Effect of electrooptical memory in suspensions of carbon nanotubes in liquid crystals

Abstract

Electrooptical response and microstructure of dispersions of multiwall carbon nanotubes in N-(4-ethoxybenzilidene)-4-n-butyl aniline nematic liquid crystal (LC) are studied. Irreversible response on the applied electric field (electrooptical memory) was revealed in oriented layers of such suspensions.
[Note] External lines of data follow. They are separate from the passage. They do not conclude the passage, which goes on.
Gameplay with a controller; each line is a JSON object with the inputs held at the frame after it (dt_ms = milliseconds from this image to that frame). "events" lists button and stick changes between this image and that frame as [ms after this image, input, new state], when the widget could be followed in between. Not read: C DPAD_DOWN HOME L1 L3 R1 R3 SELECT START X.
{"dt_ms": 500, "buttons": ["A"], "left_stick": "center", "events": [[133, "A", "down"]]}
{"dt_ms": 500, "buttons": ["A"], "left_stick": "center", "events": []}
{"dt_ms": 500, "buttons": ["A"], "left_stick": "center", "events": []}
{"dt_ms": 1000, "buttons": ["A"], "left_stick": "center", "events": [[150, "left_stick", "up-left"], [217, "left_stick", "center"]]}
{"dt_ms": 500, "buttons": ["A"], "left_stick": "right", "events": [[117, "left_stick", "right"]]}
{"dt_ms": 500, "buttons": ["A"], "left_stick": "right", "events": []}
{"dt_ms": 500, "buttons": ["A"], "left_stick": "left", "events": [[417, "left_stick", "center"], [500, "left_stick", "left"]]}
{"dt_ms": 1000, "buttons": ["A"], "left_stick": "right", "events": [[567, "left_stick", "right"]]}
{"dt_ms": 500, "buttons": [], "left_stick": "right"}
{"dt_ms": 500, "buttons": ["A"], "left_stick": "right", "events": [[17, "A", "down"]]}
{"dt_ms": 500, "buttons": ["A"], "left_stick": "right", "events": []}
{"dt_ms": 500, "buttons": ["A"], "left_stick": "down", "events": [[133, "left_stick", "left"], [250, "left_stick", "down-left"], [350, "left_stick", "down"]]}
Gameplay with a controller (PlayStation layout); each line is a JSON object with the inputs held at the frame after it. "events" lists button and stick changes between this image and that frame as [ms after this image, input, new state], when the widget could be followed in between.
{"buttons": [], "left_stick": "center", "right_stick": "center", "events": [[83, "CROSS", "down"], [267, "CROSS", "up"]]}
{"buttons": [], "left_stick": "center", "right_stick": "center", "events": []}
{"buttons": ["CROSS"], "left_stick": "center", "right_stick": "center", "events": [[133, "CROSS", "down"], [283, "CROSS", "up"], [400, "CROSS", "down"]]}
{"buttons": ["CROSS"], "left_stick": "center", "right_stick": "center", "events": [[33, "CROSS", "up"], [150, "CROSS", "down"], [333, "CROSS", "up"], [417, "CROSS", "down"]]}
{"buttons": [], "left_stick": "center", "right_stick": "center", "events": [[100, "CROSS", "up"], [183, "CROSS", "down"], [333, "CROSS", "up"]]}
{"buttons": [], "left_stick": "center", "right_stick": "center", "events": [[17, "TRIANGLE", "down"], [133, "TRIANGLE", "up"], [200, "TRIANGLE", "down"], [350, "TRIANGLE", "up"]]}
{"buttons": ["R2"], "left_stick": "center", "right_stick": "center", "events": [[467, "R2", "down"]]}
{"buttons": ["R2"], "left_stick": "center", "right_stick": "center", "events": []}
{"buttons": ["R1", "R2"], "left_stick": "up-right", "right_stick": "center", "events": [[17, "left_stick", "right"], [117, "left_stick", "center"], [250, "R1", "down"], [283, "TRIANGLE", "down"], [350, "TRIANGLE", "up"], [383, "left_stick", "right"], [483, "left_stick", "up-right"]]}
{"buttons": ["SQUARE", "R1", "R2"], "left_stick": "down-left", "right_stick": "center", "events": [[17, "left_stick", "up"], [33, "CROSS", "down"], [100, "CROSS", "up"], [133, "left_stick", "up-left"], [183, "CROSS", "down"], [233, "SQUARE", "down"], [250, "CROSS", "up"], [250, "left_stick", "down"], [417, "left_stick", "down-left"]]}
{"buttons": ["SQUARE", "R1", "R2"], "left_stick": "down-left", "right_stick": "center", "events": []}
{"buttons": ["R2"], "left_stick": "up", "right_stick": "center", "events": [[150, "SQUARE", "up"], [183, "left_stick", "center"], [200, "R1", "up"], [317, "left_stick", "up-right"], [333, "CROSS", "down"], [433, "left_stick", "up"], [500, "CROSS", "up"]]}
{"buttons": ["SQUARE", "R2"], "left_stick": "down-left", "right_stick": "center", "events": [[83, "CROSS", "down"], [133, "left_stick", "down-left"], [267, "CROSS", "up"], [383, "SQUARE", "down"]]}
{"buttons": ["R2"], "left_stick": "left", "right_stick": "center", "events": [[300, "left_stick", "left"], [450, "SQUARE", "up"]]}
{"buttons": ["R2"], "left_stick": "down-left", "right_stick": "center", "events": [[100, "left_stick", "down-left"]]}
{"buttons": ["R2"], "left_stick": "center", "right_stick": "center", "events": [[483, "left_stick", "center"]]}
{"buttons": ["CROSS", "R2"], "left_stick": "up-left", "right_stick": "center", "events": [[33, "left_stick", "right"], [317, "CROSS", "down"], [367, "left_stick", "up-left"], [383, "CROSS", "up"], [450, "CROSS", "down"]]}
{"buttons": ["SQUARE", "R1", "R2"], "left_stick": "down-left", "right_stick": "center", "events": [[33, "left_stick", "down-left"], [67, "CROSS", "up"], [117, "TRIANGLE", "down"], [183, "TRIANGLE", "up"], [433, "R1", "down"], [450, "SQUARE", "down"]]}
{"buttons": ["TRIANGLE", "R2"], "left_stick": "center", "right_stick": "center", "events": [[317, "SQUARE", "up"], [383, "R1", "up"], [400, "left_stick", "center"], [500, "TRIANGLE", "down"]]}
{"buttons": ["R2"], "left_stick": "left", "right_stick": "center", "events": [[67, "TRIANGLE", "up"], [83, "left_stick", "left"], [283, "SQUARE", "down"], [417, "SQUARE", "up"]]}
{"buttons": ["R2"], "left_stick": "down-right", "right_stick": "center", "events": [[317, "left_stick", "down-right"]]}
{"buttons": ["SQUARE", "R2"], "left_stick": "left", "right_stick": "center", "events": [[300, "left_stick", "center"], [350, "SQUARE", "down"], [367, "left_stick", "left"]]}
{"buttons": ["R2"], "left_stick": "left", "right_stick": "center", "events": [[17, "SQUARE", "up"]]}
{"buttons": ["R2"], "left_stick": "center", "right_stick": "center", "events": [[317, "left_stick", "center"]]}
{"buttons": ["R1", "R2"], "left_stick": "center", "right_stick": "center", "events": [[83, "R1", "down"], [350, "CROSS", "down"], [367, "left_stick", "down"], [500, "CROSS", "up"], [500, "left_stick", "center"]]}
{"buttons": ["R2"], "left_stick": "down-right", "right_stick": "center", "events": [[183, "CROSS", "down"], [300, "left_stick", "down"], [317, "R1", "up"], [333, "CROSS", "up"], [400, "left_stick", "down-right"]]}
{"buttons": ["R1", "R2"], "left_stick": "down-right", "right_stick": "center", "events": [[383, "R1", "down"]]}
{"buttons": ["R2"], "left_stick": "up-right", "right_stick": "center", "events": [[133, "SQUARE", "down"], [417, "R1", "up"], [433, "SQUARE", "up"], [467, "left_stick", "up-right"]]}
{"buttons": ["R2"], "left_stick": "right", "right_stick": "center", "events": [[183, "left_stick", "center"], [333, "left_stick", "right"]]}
The essence of this effect consists in the fact that, after the switch-on and subsequent switch-off of the field, the optical transmittance of suspension layer placed between two crossed polarizers substantially increases compared to the initial value which is typical for homeotropic orientation of LC. The efficiency of electrooptical memory nonmonotonically depends on the concentration of nanotubes in suspension, cCNT, reaching its maximum at cCNT = 0.02–0.05 wt %. It is shown that the memory of suspensions is caused by the incomplete relaxation of LC molecules from planar to initial homeotropic state after the electric field switch-off. The model is proposed and substantiated, according to which the planar state of LC is stabilized by the network of nanotubes formed upon the disintegration of aggregates under the action of electrohydrodynamic flows. The disclosed memory effect is rather common; it is brought about in the suspensions of carbon nanotubes based on other LCs in which electrohydrodynamic instabilities are developed.